Random walks on symmetric groups
Let $S_n$ be the symmetric group on $n$ elements. Now, we pick a random transpositions to generate random walks on $S_n$ (also assume the probability of picking each transposition is equal of course). There are $n(n-1)/2$ transpositions. How many does is need on average (expectation) to get back to the identity $(1)$? Namely, what is the expectation step of a random walk on $S_n$ first hit the identity?
I could compute the case for 2,3, and 4. The expectations are simply 2, 6, 24. So I guess it is $n!$.

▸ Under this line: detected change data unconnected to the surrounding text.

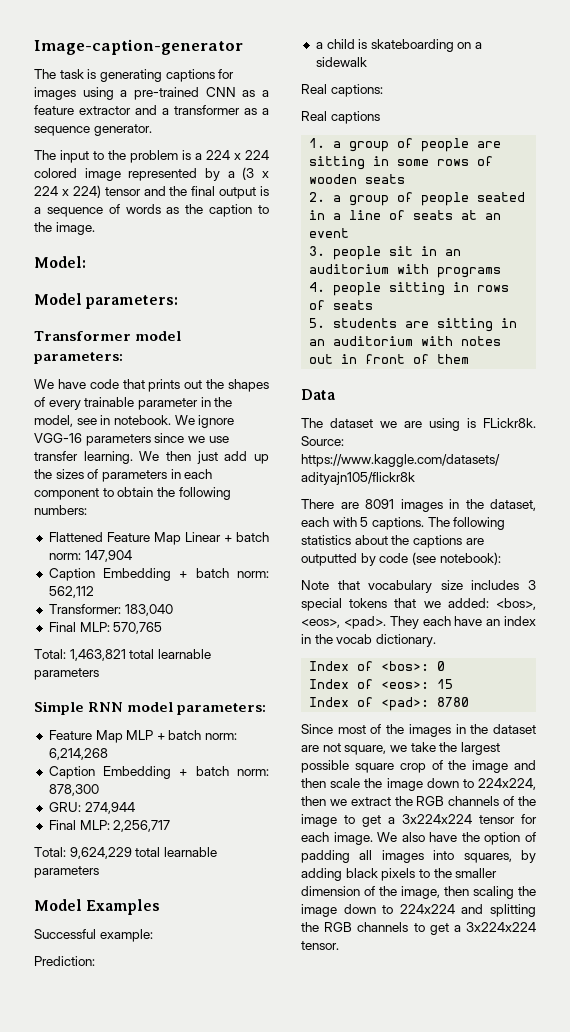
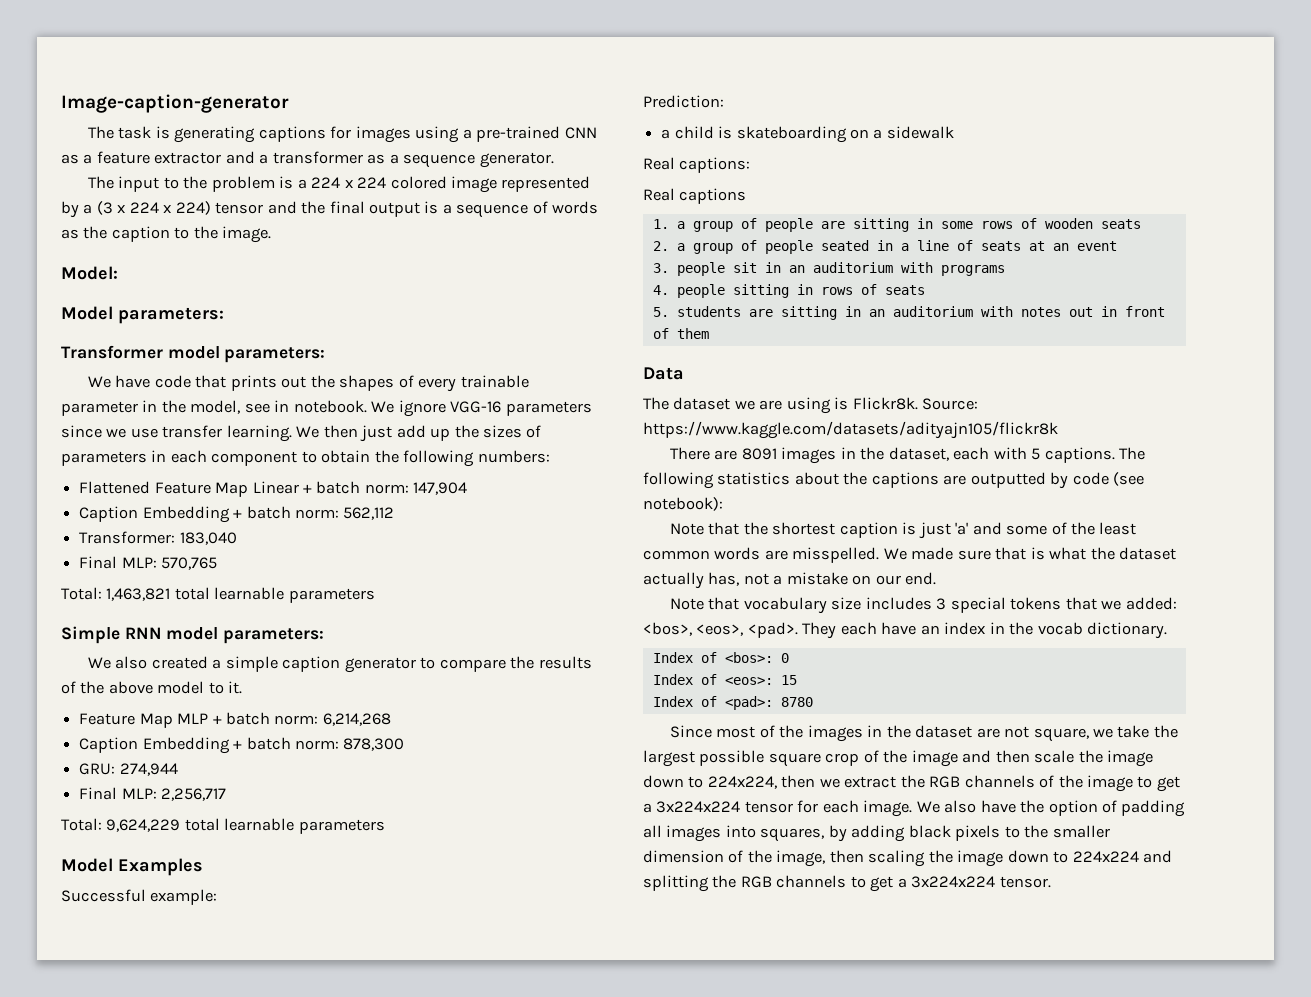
(267, 709) none -> [87,656,592,673] [61,681,243,694] // We also created a simple caption generator to compare the results of the above model to it.
[483,418,536,428] FLickr8k. -> [852,397,918,410] Flickr8k.
(501, 558) none -> [669,522,1137,539] [643,547,1177,563] [643,572,937,589] // Note that the shortest caption is just 'a' and some of the least common words are misspelled. We made sure that is what the dataset actually has, not a mistake on our end.

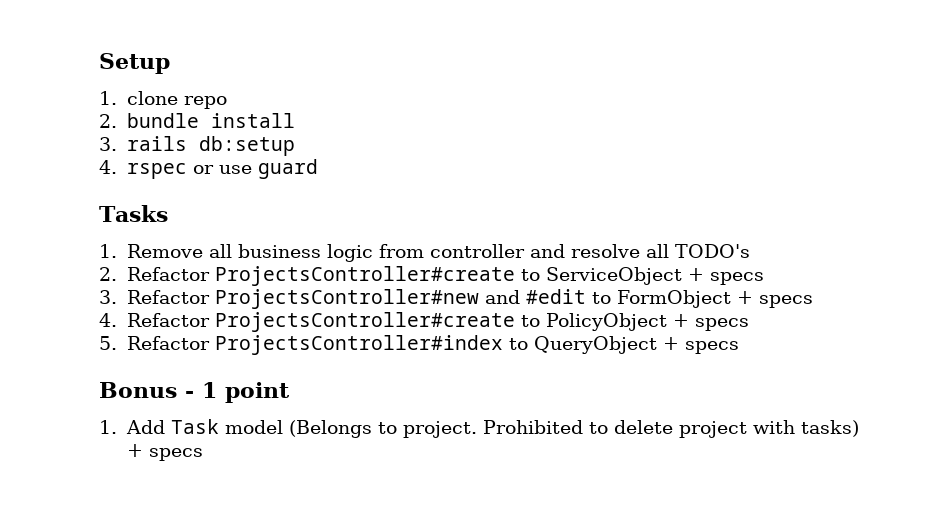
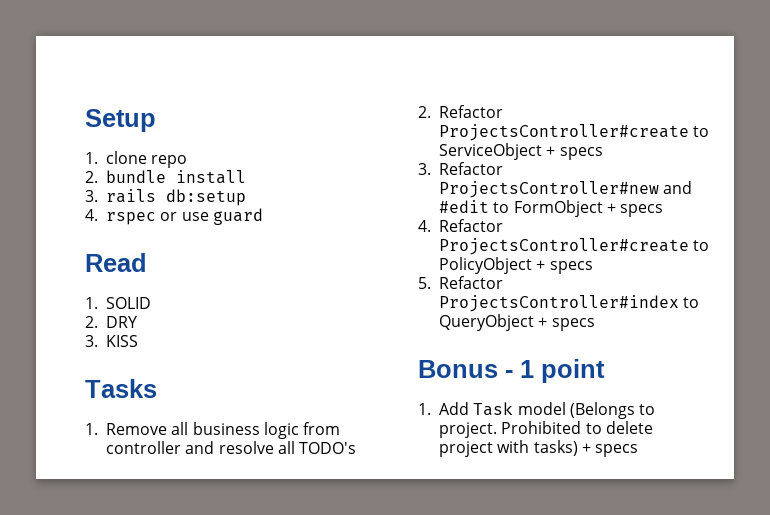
(318, 169) none -> [85,253,147,272] [85,297,151,309] [85,316,137,328] [85,335,138,347] // Read // 1. SOLID // 2. DRY // 3. KISS

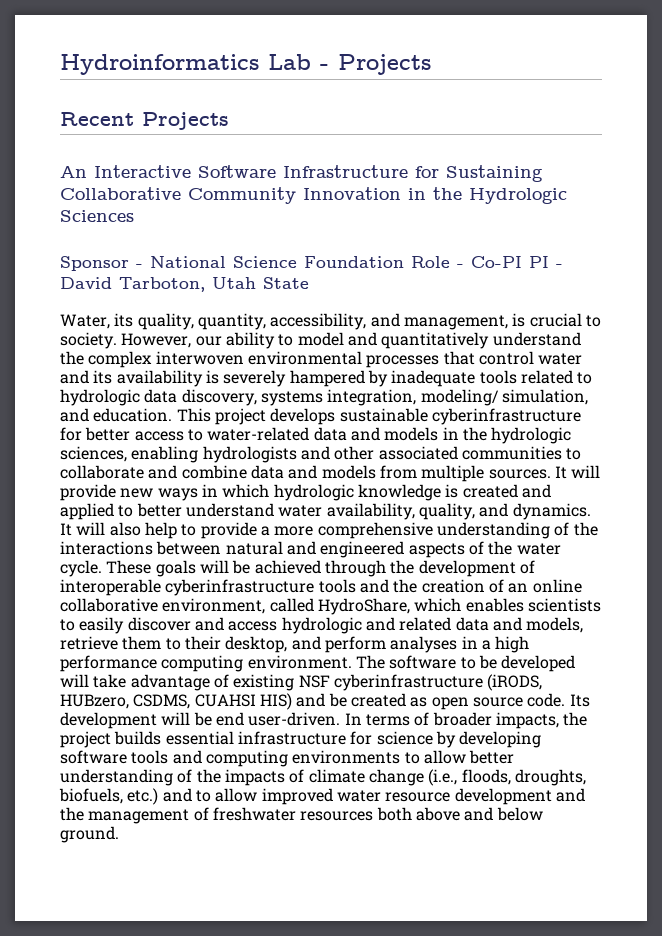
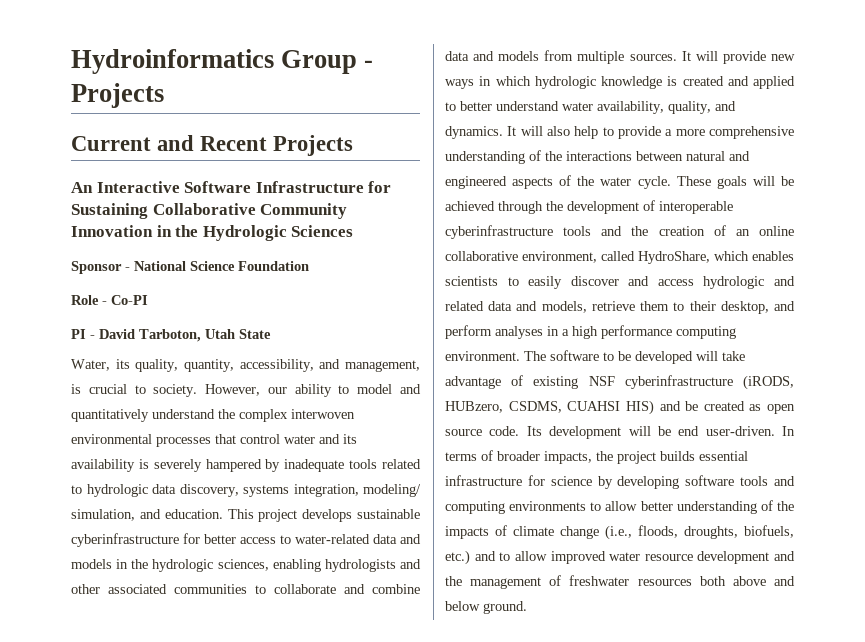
[268,54,311,70] Lab -> [281,50,358,74] Group
(431, 64) none -> [71,135,195,151] Current and
(404, 262) none -> (309, 266) //
(522, 262) none -> (148, 300) //

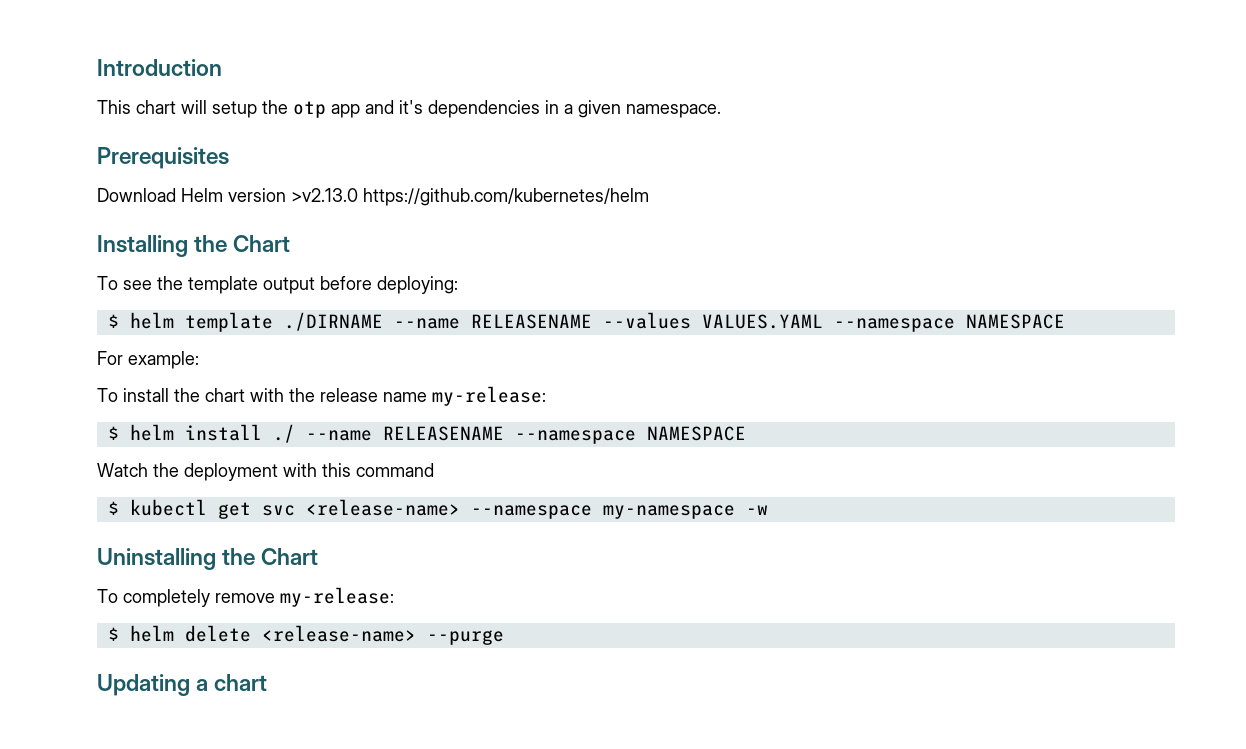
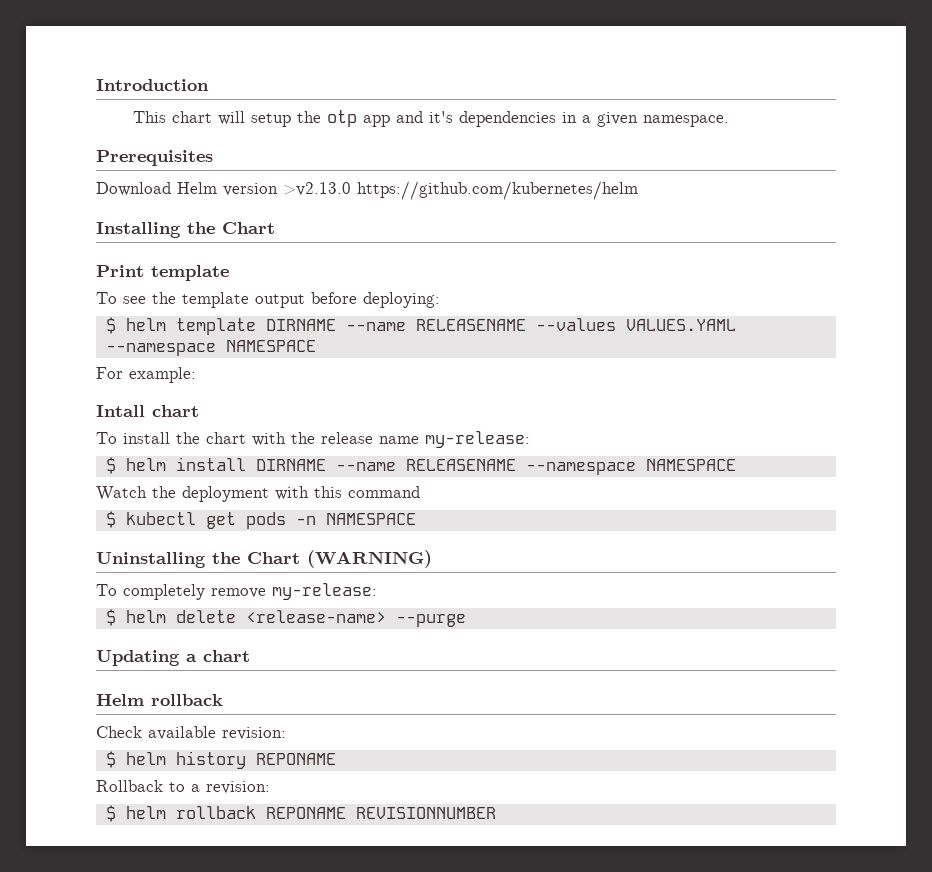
(291, 243) none -> [96,265,229,281] // Print template
[283,312,383,331] ./DIRNAME -> [265,319,336,331] DIRNAME
(199, 360) none -> [96,405,199,417] // Intall chart
[272,424,295,443] ./ -> [255,459,326,471] DIRNAME
[261,499,768,519] svc <release-name> --namespace my-namespace -w -> [245,512,416,529] pods -n NAMESPACE
(319, 556) none -> [307,550,432,568] (WARNING)
(268, 682) none -> [96,694,223,706] [96,726,286,740] [105,751,336,769] [96,780,270,794] [105,805,496,822] // Helm rollback // Check available revision: // $ helm history REPONAME // Rollback to a revision: // $ helm rollback REPONAME REVISIONNUMBER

In general, for an irreducible, aperiodic Markov process on a finite state space, the expected return time to a state $x$ is always the reciprocal of the unique steady state probability for $x$. To see this, let $T_0,T_1,T_2,\dots$ be the return times to $x$ when the Markov process starts at $x$, where we define $T_0=0$. Note that $${T_n\over n}=\frac1n\left[(T_1-T_0)+(T_2-T_1)+\dots+(T_n-T_{n-1})\right]$$ By the strong law of large numbers, $T_n/n\to E[T_1]$, the expected return time to $x$. On the other hand, $n/T_n$ is the proportion of visits to $x$ among the first $T_n$ steps of the process, since there were exactly $n$ visits. Since we assumed the process converges to a unique steady state vector, we must also have $n/T_n\to p_{\infty}(x)$.
Your random walk on $S_n$ is irreducible and aperiodic. Since symmetry implies the steady state probability for all group elements is equal, it must be $1/n!$ for each, so the expected return time for all elements is $n!$.